What is asked:
Please pull out every line in the records below that contains the word "heart".

start Data to use

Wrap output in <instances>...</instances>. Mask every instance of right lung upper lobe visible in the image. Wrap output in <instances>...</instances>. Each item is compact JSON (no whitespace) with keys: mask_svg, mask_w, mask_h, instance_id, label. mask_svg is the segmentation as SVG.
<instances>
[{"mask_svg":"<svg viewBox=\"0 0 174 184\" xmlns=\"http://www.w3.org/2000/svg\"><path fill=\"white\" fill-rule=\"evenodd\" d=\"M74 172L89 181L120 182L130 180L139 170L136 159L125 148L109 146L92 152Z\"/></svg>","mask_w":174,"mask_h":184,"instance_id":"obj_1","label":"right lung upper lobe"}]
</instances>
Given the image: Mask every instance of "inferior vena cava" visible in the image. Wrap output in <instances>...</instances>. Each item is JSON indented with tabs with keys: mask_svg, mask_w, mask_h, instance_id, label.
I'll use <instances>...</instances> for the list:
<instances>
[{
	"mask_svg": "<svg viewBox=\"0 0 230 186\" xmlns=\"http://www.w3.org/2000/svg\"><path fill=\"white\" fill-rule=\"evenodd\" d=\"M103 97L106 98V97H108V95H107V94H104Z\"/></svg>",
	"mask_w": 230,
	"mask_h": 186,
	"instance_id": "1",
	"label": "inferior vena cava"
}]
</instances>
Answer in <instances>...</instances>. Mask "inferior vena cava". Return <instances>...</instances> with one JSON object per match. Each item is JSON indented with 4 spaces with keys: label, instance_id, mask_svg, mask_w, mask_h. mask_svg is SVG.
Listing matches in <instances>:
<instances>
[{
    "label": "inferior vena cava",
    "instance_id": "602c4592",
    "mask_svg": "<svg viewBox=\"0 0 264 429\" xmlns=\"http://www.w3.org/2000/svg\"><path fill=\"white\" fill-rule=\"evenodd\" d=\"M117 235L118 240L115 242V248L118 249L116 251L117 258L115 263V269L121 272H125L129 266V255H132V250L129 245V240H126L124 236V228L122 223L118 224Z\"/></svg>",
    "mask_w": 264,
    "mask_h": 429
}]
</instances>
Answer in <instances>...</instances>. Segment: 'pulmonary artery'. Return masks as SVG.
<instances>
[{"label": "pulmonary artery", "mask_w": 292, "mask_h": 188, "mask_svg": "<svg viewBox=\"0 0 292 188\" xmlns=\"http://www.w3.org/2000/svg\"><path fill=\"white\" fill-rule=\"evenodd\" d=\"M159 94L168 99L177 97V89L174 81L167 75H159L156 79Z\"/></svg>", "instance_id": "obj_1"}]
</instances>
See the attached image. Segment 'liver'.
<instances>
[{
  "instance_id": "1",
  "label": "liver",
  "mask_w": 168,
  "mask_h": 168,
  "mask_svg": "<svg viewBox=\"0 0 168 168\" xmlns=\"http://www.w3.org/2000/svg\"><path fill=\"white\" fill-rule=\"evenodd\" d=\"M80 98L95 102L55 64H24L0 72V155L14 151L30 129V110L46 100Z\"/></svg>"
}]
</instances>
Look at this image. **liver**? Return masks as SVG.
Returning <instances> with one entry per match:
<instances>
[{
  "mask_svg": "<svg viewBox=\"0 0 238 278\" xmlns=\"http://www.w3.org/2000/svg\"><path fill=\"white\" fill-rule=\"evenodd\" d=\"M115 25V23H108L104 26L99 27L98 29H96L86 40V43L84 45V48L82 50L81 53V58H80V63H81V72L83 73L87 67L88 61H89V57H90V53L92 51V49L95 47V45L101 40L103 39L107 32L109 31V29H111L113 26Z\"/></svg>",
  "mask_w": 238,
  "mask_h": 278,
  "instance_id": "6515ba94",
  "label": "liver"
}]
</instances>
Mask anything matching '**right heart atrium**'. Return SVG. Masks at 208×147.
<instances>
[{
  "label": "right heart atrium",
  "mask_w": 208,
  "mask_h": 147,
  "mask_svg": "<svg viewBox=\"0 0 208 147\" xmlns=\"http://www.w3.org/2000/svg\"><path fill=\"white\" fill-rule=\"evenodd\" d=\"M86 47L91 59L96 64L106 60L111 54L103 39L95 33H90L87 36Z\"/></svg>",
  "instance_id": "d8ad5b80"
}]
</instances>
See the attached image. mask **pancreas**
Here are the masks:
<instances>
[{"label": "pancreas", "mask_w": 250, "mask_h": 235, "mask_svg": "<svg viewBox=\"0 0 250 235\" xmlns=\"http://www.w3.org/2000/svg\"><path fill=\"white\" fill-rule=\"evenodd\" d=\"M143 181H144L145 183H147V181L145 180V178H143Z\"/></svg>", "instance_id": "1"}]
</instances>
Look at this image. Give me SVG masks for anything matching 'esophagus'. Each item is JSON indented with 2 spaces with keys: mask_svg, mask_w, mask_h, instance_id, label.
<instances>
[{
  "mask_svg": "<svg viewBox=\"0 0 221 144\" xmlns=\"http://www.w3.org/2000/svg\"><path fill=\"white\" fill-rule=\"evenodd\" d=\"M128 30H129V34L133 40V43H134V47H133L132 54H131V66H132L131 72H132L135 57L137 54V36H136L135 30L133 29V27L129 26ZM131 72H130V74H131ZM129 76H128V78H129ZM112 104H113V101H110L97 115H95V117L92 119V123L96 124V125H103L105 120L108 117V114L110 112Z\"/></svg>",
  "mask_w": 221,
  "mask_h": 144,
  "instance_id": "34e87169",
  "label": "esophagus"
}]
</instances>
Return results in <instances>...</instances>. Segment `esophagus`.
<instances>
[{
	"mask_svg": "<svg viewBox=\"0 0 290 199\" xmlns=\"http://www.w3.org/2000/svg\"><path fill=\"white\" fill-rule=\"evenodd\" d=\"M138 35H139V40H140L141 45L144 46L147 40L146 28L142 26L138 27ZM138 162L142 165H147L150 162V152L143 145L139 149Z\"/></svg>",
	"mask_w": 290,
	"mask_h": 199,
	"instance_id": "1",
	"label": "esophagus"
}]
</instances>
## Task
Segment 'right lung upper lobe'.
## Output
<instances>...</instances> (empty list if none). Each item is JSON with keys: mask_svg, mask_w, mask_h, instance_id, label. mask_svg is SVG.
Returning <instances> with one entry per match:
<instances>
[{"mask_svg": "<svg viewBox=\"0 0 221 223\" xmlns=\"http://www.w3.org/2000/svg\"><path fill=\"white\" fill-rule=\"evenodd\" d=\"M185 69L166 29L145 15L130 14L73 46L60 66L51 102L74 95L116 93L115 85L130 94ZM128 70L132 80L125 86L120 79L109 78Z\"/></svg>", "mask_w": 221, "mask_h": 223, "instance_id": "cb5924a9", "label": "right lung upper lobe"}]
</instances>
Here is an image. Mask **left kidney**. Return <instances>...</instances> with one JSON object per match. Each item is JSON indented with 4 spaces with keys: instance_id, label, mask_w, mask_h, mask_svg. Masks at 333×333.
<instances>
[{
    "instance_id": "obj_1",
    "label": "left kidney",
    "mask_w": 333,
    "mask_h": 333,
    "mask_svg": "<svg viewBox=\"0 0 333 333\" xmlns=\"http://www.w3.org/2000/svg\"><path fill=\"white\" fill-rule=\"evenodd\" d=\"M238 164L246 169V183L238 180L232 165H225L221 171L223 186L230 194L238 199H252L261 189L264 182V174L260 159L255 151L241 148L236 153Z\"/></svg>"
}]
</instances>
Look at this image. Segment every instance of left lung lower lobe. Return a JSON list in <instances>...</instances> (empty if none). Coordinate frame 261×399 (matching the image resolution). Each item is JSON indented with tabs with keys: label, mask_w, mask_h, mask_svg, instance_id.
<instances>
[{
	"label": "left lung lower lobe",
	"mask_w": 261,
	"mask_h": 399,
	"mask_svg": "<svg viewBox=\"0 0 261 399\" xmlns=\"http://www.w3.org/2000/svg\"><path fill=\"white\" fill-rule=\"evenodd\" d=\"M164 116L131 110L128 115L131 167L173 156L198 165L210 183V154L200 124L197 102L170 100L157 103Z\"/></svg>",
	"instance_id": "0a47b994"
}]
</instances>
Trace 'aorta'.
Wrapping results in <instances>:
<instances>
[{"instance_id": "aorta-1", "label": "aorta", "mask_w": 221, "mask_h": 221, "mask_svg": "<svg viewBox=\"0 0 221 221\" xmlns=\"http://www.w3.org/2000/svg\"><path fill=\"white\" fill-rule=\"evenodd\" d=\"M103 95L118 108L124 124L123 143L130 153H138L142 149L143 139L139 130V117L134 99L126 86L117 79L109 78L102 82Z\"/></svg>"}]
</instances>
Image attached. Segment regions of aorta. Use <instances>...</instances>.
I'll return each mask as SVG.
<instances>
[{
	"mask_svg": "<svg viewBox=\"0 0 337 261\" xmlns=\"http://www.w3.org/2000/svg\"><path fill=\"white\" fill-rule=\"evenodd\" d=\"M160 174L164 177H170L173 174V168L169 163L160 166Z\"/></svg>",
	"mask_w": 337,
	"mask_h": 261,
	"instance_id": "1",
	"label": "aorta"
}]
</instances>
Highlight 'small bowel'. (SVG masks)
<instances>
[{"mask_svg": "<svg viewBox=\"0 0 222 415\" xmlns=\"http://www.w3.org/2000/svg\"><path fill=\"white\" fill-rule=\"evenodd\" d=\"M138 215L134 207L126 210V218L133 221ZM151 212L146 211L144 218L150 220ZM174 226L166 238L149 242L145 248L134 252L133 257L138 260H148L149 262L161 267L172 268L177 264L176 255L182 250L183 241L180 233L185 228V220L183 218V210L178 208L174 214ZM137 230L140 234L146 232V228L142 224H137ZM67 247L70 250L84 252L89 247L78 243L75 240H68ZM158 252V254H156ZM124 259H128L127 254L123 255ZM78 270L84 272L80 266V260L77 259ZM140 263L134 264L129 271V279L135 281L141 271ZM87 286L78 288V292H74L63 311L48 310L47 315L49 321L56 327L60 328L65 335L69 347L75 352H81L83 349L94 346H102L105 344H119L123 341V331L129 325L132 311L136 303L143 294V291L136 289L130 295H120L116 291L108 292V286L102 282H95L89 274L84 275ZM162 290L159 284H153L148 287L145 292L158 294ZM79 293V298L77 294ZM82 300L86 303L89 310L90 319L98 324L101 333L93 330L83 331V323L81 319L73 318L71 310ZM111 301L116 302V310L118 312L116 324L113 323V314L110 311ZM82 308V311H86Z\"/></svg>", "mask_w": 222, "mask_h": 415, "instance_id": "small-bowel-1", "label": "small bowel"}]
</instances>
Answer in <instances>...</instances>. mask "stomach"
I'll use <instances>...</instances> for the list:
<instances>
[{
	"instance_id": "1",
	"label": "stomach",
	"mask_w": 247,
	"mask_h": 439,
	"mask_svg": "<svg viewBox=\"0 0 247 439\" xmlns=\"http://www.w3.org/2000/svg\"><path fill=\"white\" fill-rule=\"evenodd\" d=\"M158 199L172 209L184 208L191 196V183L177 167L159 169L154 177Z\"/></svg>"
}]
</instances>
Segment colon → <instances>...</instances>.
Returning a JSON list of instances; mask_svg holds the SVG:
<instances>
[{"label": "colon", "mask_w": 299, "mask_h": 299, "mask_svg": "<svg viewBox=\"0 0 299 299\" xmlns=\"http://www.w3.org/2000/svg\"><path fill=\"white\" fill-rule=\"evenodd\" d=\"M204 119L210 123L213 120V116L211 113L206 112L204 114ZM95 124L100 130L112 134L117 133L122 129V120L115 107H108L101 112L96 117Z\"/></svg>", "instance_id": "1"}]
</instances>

end Data to use

Answer below:
Mask anything matching '**right heart atrium**'. Return SVG. Masks at 208×147.
  "label": "right heart atrium",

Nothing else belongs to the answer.